Excerpted passage
◇ ◇ ◇ ◇ ◇

In his travels around the state, NYSUT Vice President Paul Pecorale could easily have fashioned a primer on turning members into activists.
In the North Country he met with small and rural locals that face ongoing reductions in programs and services. Often, cutting one position in a small school means eliminating an entire program.
"They are finding students are not able to be competitive because they don't have the proper resources for higher level course offerings," he said. Union members protesting these moves have become activists.
In Cooperstown and Voorhesville, he met with School-Related Professionals who spoke up about the importance of the Fight for $15 and why it would make so much difference in their lives.
"I spent time at the Capital for lobby day where SRP's guided legislators through the learning curves of what they do. Some got up at 4 a.m. to travel to Albany to tell their stories. They were nervous," Pecorale said. "That day, they put themselves in front of government officials. They squared their shoulders and told their stories about the need for better wages and their health and safety needs on the job.
"They have found their voice through the union, and now they are using those voices to carry their message. I witnessed members be coming activists," Pecorale said.
Activism at the bargaining table was evidenced when 2,000 community nurses represented by the UFT/Federation of Nurses, working for the Visiting Nurse Service of New York, held back the employer's giant, anti-union firm that has dismantled schools, programs and jobs from one of the country to the other. They were able to secure their pension, negotiate a wage increase, and maintain their health insurance.
Members of the UFT/Federation of Nurses at NYU Lutheran Hospital also gained salary increases and improved the nurse/patient ratio in certain units.
"And in that fight and settlement, members became union activists," he said.
"We all need to become activists, to speak out at the grocery store or a neighbor's barbeque about why tenure matters, why better wages matter, why standing up for students and patients everyday matters, and why unions matter and how they shaped the middle class in this country," Pecorale said.
An opportunity to explore activism will be available for many on May 4 with school walk-ins held as part of the national Alliance to Reclaim Our Schools movement.
Local leaders can focus on whatever issues are important to their school community, whether they are issues to celebrate, or to fight against cutbacks, over-testing and privatization.
Another opportunity for activism will arise on May 17, when the NYSUT LGBTQ Committee has scheduled a day of advocacy.
In his work as vice president, Pecorale also oversees social justice initiatives, and is helping move forward the AFT's work on Reclaiming the Promise of Racial Equity. The NYSUT Civil and Human Rights Committee is asking members to join the "Start the Conversation" campaign about racial justice.
Posters and postcards to get members talking about race, diversity and tolerance were distributed at the convention. More ideas and resources will soon be available on the NYSUT website at www.nysut.org/socialjustice.
NYSUT has also created "Why In Five" cards with five explanations for justice on the topics of racial equity, hunger and poverty, women's rights, fair trade and wage equity. Resources for this campaign are also on the NYSUT website.
To recognize the importance of social justice work as part of unionism, NYSUT has created the Ken Kurzweil Social Justice Recognition Award.
A longtime chair of the committee, Kurzwell is an educator and has logged nearly 30 years as a champion for social justice. "He has traveled the world and continues to be a champion of the voiceless," Pecorale said.
In yet another form of activism, retirees have built a social consciousness program called Bridging the Gap from In-service to Retirement.
The document, scheduled for completion this fall, will help those who want to secure their own economic justice and plan for the future.

◇ ◇ ◇ ◇ ◇

Dataset entries
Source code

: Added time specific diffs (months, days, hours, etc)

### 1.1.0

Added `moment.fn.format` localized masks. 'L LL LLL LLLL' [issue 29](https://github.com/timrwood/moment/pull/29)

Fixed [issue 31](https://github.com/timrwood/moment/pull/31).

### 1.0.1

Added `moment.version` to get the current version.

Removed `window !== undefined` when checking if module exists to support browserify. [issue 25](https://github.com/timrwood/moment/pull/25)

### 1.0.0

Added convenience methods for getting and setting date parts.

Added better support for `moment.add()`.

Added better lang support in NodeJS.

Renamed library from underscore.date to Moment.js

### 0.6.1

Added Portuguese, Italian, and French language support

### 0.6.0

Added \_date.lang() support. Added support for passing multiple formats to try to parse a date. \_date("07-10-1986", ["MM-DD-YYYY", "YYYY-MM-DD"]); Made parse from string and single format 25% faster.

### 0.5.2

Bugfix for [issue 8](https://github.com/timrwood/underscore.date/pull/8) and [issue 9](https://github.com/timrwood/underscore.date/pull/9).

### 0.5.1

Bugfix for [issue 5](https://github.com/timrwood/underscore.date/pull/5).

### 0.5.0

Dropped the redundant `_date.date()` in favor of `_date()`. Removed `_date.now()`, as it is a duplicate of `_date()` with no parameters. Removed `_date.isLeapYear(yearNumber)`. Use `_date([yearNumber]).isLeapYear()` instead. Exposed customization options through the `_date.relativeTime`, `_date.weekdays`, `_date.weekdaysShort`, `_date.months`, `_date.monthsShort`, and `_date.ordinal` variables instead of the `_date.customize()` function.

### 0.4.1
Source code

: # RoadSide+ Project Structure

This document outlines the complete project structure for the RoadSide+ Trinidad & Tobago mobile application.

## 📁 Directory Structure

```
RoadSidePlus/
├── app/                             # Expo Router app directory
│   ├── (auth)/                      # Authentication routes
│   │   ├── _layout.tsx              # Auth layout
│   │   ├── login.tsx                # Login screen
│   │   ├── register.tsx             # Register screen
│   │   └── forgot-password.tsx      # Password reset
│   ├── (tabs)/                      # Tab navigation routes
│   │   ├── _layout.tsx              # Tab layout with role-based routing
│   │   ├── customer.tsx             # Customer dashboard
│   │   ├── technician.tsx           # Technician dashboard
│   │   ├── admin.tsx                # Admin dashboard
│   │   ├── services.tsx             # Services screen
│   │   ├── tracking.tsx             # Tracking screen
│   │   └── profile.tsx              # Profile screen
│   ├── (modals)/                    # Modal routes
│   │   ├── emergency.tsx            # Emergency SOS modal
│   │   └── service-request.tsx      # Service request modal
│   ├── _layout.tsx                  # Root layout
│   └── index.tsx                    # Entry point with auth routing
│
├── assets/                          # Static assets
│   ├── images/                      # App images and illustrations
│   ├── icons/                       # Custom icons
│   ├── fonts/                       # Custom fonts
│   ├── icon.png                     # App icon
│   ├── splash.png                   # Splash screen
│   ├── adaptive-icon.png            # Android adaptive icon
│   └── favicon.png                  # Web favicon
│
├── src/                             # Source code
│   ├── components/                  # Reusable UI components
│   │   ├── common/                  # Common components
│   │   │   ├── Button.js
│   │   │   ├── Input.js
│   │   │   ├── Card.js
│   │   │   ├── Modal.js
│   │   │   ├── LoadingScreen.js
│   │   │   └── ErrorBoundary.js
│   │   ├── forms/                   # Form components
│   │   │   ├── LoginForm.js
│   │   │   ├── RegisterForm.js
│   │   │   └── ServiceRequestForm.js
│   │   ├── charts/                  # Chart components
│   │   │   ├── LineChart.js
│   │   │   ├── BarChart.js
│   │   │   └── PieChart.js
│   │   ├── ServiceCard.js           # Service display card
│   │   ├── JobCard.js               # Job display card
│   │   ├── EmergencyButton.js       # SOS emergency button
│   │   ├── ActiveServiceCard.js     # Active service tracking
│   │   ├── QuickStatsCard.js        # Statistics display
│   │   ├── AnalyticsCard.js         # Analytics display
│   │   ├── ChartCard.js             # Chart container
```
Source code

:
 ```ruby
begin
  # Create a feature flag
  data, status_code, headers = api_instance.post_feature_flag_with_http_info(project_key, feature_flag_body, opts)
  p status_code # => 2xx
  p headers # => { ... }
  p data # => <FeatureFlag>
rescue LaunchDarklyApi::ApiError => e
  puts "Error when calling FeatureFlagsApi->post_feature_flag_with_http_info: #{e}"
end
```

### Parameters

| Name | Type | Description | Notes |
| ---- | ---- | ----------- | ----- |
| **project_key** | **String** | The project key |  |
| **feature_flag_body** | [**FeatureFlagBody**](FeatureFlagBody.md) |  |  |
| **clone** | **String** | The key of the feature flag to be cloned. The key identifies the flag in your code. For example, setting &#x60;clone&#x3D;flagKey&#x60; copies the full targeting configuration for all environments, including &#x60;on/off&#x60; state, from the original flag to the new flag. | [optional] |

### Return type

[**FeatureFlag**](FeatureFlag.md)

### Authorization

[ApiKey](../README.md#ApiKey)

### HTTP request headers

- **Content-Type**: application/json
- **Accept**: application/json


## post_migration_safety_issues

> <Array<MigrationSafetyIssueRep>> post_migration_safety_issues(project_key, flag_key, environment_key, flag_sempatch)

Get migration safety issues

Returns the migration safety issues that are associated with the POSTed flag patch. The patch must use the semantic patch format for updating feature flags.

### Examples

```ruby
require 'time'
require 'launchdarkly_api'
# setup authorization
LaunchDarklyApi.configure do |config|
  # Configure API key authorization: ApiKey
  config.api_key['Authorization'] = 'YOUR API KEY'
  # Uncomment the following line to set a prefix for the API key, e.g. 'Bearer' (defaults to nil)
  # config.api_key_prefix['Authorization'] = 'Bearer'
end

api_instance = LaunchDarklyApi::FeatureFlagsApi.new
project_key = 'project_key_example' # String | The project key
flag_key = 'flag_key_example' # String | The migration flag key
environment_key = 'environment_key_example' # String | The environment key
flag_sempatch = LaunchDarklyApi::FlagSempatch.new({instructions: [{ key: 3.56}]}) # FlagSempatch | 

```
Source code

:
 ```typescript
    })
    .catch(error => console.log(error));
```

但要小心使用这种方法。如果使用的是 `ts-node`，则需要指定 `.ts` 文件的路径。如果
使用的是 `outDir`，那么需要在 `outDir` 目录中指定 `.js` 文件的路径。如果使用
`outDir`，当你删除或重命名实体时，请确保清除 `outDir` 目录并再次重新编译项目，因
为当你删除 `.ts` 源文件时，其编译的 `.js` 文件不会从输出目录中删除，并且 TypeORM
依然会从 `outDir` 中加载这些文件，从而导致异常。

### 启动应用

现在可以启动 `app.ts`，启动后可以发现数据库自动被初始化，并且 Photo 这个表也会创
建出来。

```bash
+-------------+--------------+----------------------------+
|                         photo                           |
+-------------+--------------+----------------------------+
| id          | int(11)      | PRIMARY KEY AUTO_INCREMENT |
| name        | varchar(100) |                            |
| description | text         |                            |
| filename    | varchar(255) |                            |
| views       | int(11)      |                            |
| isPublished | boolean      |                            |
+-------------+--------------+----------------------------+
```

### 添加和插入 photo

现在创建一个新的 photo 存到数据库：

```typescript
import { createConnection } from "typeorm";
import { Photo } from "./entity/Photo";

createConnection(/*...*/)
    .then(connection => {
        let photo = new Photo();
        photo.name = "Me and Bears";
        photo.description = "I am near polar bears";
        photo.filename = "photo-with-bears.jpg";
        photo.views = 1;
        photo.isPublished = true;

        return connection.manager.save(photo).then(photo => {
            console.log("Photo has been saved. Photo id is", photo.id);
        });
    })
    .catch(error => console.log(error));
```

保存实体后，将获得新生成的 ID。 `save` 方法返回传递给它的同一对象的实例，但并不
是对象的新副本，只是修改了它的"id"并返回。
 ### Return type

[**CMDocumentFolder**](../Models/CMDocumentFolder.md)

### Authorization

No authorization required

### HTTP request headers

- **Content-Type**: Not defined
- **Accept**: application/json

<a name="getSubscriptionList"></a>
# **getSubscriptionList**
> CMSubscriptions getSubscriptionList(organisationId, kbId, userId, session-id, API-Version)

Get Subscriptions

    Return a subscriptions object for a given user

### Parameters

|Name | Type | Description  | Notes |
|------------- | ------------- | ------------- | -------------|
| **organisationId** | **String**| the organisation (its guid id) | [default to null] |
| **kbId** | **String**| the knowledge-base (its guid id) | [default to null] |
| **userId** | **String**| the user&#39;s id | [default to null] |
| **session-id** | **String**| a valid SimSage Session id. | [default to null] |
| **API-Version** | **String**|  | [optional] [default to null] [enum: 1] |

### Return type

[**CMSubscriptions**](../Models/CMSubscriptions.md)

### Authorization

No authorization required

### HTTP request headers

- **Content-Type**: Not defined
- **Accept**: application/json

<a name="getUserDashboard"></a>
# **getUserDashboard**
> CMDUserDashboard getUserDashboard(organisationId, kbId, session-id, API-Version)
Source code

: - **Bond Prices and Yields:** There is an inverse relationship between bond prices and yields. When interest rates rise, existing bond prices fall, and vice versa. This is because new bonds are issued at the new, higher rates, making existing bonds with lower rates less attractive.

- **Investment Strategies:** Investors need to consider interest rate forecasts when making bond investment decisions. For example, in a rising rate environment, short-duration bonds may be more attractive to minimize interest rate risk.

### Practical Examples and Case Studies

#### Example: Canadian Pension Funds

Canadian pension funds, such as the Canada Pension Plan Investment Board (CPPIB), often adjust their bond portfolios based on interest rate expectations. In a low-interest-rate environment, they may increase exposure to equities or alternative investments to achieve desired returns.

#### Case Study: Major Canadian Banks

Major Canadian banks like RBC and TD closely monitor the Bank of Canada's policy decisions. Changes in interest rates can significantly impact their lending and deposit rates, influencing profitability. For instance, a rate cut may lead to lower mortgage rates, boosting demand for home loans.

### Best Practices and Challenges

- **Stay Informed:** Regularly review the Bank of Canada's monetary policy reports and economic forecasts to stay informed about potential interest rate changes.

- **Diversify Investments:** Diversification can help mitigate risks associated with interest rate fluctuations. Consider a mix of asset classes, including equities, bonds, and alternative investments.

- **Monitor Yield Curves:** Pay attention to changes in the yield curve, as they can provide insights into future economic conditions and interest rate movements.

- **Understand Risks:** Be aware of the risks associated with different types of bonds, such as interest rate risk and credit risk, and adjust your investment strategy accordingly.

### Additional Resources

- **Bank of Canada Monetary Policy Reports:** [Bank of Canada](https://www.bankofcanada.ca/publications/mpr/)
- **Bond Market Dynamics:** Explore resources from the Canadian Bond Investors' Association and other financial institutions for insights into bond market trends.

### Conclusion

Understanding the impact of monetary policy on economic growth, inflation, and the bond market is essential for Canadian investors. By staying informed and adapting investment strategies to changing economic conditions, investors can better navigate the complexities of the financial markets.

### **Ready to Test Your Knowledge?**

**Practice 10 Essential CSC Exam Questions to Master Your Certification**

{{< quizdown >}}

◇ ◇ ◇ ◇ ◇

Exercise tasks
- 1) Answer these questions from the article on union activism:
(a) At what hour did some School-Related Professionals get up to travel to Albany for lobby day?
(b) On what date has the NYSUT LGBTQ Committee scheduled a day of advocacy?
(c) What is the name of the social consciousness program built by retirees?
- 2) Quote the article on union activism word for word, beginning at the words "Local leaders can" and stopping after "day of advocacy.".

Answers provided
- 1)
(a) 4 a.m.
(b) May 17
(c) Bridging the Gap from In-service to Retirement

- 2)
Local leaders can focus on whatever issues are important to their school community, whether they are issues to celebrate, or to fight against cutbacks, over-testing and privatization.
Another opportunity for activism will arise on May 17, when the NYSUT LGBTQ Committee has scheduled a day of advocacy.